Building a coalition to meet America’s energy needs
Guest editorial by: David Farr
Americans are told that manufacturing is in a slump, an artifact of a receding economic era. We see this in the news and in the nation’s jobless figures. But it’s short-sighted to write-off the manufacturing sector. Economic growth depends, in one way or another, on our infrastructure; and the growth, maintenance and improvement of this infrastructure relies on manufacturing.
So how do we bring about a renaissance in manufacturing to meet these infrastructure needs? With energy representing one of the highest costs in manufacturing, the best first step is building a 21st century pipeline system to deliver the energy that already exists, more cost effectively. The complexity of the situation demands a coalition of stakeholders to evaluate the economics, regulations and processes of energy delivery, and take action to deploy the most modern pipelines as quickly and safely as possible.
Manufacturers are only one part of the equation. We must also join forces with technology innovators, thoughtful environmental leaders, energy producers, major energy users and the utilities to which energy is provided. In doing this, we must balance the needs of these stakeholders by innovative use of emerging technologies and integrating them into the production, manufacturing and installation process. Additionally, bringing more pipelines online requires working with state and federal regulatory agencies which are a key component of the process.
Fusing such a coalition of stakeholders together is essential if we are to meet the nation’s energy and economic needs, and the challenges in doing so are not insurmountable. Many of the tools necessary to meet these needs are available and there’s general consensus that we need a bipartisan approach to solve this bipartisan problem.
The need for such a response is acute. For example, roughly 220,000 miles of modern high-strength steel pipelines crisscross the nation carrying natural gas to fuel businesses, homes, and commerce. Yet this infrastructure is not keeping pace with America’s energy boom. The U.S. Energy Information Agency reported 367 miles of new natural gas pipeline in 2012, the lowest expansion of mileage since 1997. By comparison, the National Petroleum Council estimates we need another 30,000 miles of pipeline in the next generation just to handle growing natural gas production. Adding to this are hundreds of thousands of miles of pipeline carrying biofuels, home heating oil, propane, crude oil and other sources of energy.
Some of the tools for pipeline expansion are currently in use and have made today’s pipelines the safest in history; National Transportation Safety Board data show pipelines are safer than rail, tanker truck or waterways in transporting energy. But we can improve on this safety record to maximize our energy advantages and keep the nation in the forefront of delivering cost-effective energy which can be accomplished by building a better pipeline through technological innovation.

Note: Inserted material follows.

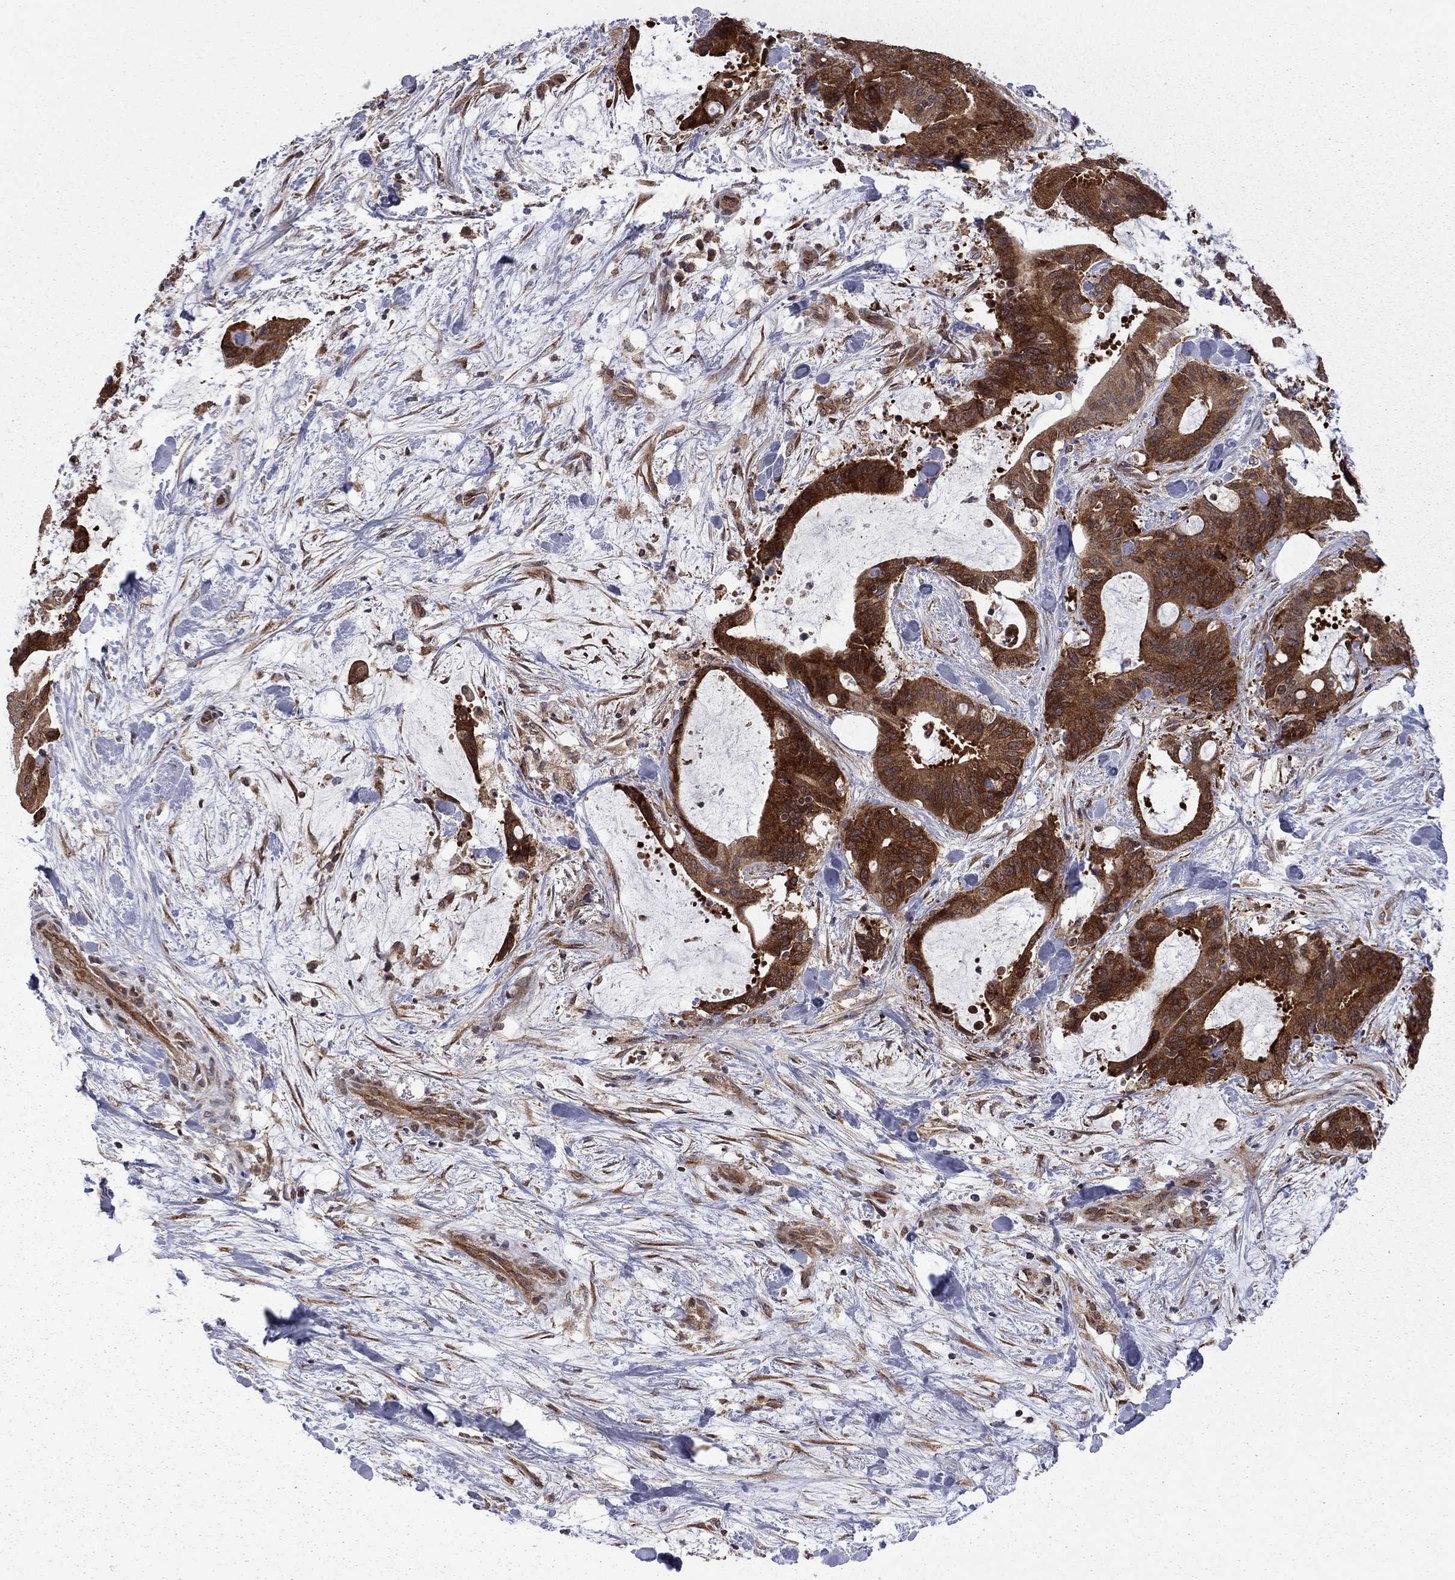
{"staining": {"intensity": "strong", "quantity": ">75%", "location": "cytoplasmic/membranous"}, "tissue": "liver cancer", "cell_type": "Tumor cells", "image_type": "cancer", "snomed": [{"axis": "morphology", "description": "Cholangiocarcinoma"}, {"axis": "topography", "description": "Liver"}], "caption": "Liver cancer stained with a brown dye reveals strong cytoplasmic/membranous positive positivity in about >75% of tumor cells.", "gene": "NAA50", "patient": {"sex": "female", "age": 73}}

Smart pipe technology is one way to do this. Innovations like self-mending pipe and automation that quickly alerts operators to pipe failures (or provide early warning of deteriorating condition) can minimize problems that might arise. Other advancements, like spherical sensors carried through pipelines, are increasingly used to transmit real-time data on pipeline safety and efficiency, with continuing research to improve their performance.
Monitoring buried pipelines poses its own unique challenges. Magnetic resonance imaging (MRI) and ultrasonic measurement technology are providing early detection of risks to pipeline integrity, spotting small problems before they turn into big ones. Next generation imaging is also under development for the military and merges MRI with ‘quadrupole resonance scanning’ to give soldiers warning of buried improvised explosive devices. Adapting this technology for the energy industry would further reduce pipeline accidents and the human, environmental and financial costs associated with them.
Another concern involves methane leaks. A component of natural gas, methane is a greenhouse gas and its leakage has environmental implications. Research published in the September 2009 issue of the Pipeline and Gas Journal shows nearly one-third of methane leaks are from old, cast-iron transmission lines which comprise just three-percent of our natural gas pipeline system. Replacing old pipes with smart pipes would reduce greenhouse gas emissions and product loss, and research is also underway to reduce methane leaks from pump and compressor stations along pipeline routes.
Methane leak detection systems are also improving. They are more precise in identifying the source, size and nature of methane leaks, and are one-thousand times more sensitive than older methods, meaning small leaks can be pinpointed and repaired early. The cost of such technology is not insignificant, but over time it’s estimated to be more cost effective than the incremental costs associated with major leak repair and product loss.
The intricacies of our pipeline system demand full participation by stakeholders at every level if we are to speed the safe delivery of cost-effective energy to America. The technology to achieve this is abundant as is the political sentiment. All that remains is to bring these parties together to harness our assets in pursuit of a balanced approach to providing energy.
David Farr is Chairman and Chief Executive Officer of Emerson Electric, a St. Louis-based global manufacturing and technology company.